Wang Bin, qui était le PDG de la grande compagnie d’assurance China Life, a été déclaré coupable d’avoir accepté des pots de vins à hauteur de 325 millions de yuans (42,8 millions d’euros) et d’avoir caché illégalement à l’étranger 54,2 millions de yuans (7,1 millions d’euros). Liu Liange, qui était président de la Bank of China, l’une des quatre principales banques chinoises, a été accusé d’avoir reçu l’équivalent de 15 millions d’euros de dessous-de-table contre l’octroi de prêts dont l’addition s’élève à environ 400 millions d’euros. «Ces actes criminels sont particulièrement graves et leur impact social est extrêmement néfaste», a commenté la télévision chinoise. Néanmoins, il est précisé que l’accusé «a coopéré avec les enquêteurs, aidé à restituer la majorité des biens détournés et exprimé des remords».
Wang Bin, en septembre 2024, et Liu Liange, en novembre, ont été condamnés à la peine de mort avec sursis. Si, pendant deux ans, ils se conduisent convenablement en prison, leur peine pourra être commuée en détention à vie. Une autre enquête pour corruption vise actuellement la compagnie d’assurance Ansheng Life Insurance, filiale de la puissante banque ICBC (Industrial and Commercial Bank of China Ltd) et qui, en Chine, est associée avec la Compagnie d’assurance française AXA. Tao Zhongwei, qui en est la vice-présidente depuis 2021, est suspectée de corruption.

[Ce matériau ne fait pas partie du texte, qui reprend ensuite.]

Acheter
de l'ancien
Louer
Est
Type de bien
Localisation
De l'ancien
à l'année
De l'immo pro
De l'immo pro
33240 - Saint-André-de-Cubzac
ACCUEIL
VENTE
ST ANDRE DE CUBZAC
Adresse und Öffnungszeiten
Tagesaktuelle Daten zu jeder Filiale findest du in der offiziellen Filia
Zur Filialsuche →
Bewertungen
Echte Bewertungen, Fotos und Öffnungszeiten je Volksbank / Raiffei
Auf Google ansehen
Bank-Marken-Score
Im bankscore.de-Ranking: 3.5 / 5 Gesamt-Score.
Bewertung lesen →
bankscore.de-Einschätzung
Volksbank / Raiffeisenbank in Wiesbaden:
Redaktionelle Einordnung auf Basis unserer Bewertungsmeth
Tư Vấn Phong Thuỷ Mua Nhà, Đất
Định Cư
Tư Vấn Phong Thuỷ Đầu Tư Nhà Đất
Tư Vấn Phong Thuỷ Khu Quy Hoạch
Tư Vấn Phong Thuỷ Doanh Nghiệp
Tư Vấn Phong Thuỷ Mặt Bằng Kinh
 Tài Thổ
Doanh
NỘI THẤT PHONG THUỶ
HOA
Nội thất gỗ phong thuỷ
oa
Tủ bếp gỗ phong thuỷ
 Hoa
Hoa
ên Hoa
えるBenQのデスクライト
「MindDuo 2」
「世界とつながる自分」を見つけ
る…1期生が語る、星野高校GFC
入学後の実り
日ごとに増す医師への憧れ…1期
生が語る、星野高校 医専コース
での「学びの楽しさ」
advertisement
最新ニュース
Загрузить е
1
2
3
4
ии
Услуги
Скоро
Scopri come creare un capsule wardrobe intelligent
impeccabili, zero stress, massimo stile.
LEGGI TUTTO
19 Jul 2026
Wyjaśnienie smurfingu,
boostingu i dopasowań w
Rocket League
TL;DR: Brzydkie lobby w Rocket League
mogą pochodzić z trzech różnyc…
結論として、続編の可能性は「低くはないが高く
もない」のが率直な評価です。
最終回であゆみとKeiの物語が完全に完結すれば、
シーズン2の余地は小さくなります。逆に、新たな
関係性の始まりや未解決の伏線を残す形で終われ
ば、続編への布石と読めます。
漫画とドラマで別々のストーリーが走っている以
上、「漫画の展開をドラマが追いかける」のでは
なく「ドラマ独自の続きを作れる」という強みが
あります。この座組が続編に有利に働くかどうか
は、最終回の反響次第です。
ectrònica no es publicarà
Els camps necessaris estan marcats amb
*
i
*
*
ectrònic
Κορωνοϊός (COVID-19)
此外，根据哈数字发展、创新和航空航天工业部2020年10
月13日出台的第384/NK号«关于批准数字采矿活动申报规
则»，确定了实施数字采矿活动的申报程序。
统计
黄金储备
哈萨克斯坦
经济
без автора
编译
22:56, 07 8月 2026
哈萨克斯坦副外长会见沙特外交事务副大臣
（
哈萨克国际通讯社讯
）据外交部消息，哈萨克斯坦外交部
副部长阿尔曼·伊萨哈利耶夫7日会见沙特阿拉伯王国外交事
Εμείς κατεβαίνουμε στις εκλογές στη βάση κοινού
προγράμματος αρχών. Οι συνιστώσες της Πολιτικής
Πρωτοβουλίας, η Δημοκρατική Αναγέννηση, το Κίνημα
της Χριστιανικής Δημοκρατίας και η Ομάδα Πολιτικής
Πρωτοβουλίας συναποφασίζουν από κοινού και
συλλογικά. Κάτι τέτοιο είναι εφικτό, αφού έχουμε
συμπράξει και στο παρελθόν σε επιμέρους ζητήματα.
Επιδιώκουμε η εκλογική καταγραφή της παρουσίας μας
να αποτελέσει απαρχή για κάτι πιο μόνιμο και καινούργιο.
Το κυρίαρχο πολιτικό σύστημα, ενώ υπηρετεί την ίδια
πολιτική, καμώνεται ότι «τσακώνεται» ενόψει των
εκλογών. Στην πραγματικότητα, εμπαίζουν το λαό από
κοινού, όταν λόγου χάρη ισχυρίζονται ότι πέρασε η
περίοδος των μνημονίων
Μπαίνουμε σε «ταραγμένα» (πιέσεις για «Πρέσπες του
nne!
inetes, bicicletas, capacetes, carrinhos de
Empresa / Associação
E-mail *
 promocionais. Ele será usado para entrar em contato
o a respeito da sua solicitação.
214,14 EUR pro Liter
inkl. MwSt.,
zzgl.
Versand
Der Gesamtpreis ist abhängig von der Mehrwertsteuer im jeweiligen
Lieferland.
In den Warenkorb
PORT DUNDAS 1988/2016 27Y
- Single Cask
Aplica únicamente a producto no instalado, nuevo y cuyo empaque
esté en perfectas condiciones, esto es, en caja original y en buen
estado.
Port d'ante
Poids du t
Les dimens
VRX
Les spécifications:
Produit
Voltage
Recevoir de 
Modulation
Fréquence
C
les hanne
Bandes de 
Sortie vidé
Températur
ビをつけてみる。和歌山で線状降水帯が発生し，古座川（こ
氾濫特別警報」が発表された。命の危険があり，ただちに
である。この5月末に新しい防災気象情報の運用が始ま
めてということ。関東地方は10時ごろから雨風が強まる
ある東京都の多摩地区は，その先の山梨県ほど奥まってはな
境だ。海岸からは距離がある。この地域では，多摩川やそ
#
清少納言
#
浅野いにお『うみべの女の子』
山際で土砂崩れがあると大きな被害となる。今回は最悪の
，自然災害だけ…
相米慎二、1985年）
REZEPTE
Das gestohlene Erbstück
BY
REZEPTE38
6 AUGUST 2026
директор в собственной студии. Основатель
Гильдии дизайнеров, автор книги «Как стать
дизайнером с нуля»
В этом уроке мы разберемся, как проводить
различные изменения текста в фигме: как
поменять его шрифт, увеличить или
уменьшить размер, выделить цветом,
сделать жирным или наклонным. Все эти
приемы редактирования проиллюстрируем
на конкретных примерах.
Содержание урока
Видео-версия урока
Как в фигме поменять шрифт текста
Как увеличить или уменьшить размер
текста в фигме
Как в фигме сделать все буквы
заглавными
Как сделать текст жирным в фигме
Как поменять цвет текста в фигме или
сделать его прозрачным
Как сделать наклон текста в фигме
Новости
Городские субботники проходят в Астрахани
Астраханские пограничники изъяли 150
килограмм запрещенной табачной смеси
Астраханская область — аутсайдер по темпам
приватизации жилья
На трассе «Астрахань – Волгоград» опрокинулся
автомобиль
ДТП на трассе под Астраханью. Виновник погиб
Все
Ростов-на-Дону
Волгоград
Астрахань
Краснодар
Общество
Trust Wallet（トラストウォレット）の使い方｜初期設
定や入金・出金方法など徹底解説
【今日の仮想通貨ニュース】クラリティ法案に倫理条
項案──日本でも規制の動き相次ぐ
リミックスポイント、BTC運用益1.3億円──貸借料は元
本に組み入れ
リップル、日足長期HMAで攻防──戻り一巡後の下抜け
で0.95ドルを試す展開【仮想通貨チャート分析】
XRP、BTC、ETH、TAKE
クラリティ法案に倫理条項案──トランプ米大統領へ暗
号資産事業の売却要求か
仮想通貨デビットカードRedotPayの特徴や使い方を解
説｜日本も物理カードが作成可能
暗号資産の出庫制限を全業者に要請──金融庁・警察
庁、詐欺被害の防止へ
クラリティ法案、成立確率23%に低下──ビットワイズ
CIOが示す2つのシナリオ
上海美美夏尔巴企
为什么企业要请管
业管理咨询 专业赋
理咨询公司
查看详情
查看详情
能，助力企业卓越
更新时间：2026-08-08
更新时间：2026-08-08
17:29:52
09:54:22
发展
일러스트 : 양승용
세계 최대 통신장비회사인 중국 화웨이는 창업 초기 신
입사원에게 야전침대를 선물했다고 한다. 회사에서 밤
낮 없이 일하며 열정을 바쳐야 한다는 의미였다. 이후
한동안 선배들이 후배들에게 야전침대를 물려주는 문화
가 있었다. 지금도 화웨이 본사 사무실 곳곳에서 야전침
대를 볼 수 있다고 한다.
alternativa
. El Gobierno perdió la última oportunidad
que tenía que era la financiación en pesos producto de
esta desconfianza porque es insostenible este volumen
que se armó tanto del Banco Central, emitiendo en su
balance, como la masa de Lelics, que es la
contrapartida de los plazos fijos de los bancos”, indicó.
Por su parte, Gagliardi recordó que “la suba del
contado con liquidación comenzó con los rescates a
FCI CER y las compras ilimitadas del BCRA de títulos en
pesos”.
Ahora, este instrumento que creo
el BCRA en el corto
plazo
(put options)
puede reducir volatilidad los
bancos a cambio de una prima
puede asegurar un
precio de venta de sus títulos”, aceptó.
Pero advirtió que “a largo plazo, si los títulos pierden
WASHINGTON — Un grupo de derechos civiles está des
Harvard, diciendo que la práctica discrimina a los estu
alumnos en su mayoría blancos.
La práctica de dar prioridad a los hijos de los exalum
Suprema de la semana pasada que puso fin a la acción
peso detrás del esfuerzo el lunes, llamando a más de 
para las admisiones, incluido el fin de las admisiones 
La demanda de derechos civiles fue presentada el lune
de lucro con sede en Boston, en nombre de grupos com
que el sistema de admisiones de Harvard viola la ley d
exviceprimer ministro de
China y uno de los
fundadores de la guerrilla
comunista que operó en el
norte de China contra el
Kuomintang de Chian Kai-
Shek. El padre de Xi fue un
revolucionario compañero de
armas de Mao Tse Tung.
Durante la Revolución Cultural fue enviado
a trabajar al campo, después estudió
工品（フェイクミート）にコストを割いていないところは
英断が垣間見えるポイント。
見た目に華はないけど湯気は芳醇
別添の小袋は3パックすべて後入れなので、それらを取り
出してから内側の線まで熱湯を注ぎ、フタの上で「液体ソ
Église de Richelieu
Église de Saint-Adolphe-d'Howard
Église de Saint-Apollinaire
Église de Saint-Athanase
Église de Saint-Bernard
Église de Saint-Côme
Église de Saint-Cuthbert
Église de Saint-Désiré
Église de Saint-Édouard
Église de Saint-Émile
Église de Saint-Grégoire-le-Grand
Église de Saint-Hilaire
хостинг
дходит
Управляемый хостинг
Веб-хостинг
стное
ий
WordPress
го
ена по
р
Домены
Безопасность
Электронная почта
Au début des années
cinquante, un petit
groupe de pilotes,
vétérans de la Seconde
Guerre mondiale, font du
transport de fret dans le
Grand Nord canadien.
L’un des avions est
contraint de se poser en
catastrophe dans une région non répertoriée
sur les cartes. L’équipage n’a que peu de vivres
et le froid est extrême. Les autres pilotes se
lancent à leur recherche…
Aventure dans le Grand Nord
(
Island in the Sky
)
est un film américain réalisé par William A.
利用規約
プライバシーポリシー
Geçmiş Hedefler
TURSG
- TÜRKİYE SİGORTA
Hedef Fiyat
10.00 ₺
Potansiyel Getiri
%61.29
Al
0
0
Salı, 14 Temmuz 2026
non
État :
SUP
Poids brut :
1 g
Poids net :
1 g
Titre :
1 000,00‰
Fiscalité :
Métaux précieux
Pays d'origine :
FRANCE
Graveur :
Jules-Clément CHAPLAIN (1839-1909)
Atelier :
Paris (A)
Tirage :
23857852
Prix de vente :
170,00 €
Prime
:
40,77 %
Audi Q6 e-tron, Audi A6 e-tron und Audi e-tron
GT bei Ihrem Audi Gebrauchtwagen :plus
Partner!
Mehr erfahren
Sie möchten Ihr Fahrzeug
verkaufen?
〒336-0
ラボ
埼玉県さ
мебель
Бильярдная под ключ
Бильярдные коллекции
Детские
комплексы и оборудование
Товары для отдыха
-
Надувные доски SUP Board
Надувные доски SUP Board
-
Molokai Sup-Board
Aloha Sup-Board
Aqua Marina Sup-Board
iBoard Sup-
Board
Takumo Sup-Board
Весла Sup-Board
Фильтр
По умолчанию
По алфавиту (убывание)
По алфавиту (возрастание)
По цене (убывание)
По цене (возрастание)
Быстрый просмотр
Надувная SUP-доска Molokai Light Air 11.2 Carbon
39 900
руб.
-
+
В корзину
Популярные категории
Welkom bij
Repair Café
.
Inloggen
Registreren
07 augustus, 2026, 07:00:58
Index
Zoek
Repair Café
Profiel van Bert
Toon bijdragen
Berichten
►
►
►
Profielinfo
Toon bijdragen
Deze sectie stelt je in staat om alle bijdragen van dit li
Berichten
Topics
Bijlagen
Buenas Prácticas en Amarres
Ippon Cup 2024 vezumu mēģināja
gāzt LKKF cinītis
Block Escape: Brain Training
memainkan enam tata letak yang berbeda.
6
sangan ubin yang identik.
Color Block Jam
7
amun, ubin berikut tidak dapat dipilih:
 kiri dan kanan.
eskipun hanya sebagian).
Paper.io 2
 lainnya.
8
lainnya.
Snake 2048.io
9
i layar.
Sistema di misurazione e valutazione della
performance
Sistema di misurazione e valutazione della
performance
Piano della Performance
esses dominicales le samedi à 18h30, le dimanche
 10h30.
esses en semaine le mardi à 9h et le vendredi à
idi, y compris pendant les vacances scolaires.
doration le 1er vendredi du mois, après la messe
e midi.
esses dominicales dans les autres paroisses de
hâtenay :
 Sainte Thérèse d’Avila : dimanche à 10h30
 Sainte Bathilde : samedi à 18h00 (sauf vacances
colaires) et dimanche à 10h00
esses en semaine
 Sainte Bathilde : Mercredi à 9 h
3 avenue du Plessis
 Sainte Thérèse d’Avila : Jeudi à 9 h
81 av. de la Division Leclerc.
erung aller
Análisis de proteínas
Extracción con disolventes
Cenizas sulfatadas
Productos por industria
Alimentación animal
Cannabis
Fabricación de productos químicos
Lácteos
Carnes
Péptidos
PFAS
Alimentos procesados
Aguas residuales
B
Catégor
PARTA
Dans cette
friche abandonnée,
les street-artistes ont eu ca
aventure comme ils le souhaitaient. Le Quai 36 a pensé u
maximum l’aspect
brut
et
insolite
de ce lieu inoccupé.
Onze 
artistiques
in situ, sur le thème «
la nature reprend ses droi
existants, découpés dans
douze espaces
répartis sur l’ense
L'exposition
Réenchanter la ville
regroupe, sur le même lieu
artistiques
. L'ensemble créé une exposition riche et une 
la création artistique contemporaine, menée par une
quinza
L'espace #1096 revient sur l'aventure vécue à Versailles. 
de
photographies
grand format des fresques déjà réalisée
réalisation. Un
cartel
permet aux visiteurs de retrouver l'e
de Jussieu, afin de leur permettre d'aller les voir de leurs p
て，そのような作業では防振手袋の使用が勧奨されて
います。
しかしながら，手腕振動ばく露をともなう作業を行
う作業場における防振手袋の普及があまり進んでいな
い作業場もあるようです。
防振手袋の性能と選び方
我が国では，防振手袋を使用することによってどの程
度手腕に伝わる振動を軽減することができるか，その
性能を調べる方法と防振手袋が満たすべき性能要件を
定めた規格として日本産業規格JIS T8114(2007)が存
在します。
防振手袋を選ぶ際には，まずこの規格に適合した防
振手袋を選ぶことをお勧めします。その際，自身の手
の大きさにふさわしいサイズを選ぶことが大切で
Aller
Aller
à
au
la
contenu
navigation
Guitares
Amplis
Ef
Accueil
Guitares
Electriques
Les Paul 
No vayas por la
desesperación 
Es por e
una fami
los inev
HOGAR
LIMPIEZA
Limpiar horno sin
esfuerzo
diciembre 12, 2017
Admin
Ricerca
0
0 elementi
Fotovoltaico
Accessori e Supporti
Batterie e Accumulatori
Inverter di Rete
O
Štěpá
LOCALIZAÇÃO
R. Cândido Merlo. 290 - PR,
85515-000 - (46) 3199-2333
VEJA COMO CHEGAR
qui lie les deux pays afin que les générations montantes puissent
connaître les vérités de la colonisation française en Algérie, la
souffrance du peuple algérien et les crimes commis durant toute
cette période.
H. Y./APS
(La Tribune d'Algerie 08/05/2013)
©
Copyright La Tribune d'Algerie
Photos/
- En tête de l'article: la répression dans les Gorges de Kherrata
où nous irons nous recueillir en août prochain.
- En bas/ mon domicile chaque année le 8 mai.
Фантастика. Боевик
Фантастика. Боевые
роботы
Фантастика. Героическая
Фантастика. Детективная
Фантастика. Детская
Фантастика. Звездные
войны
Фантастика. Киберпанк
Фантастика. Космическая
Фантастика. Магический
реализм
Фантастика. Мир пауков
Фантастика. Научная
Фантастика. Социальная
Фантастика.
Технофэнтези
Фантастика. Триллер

Dans tous ces cas, le gouvernement politique chinois s’assure de donner à la presse écrite et télévisée autant de détails que possible sur les accusations et les condamnations à venir. La population mérite d’être informée des efforts déployés par le gouvernement pour blanchir l’économie du pays. Mais ces données ne vont pas jusqu’à permettre la moindre enquête journalistique sur la véracité ou non des accusations.
Pour Jean-François di Meglio «Le secteur bancaire chinois est le bouc émissaire de nombreux problèmes. Je ne pense pas que ce soit un secteur plus corrompu que les autres. Mais, et c’est peut-être l’explication de la raison pour laquelle pour la gravité existante, il y a des profils qui ont été plus exposés à la culture étrangère. Et si ceux qui sont en vigueur attaquent les chefs de la finance, c’est peut-être parce que c’est là qu’il y a un maximum de protestation, pas nécessairement écrit ou verbal, mais potentiel de la formule absolument bloquée qui a été mise en œuvre en Chine dans le domaine monétaire « .
Ce qui est vital pour le Parti communiste chinois, c’est de proclamer, comme il l’a fait dans un document publié en 2023, que le secteur bancaire n’aura pas à adopter le mode de fonctionnement de « l’élitisme monétaire, du culte de l’argent et du respect de l’Occident ». » En janvier 2024, Xi Jinping insistait dans un discours sur la nécessité pour la finance chinoise d’être « de nature différente du mode de développement monétaire occidental ».
Dans le même temps, l’un des objectifs de la Chine est de laisser passer les technologies de pointe aussi temporairement que possible, en particulier dans l’intelligence synthétique et les puces. Dans ces domaines, il est difficile de savoir où se trouvent les studios chinois, mais cela peut ressembler à un choc des industries avec Donald Trump et les États-Unis. À l’inverse, un accord pourrait également voir le jour entre les États-Unis et la Chine, dans lequel chacun des deux pays accepterait de restreindre la production commerciale de l’autre sur son territoire. Cela pourrait conduire la Chine à déplacer ses productions vers le reste du monde et, en particulier, vers l’Europe. Autant de clients auxquels, à Pékin, nous serons attentifs en 2025.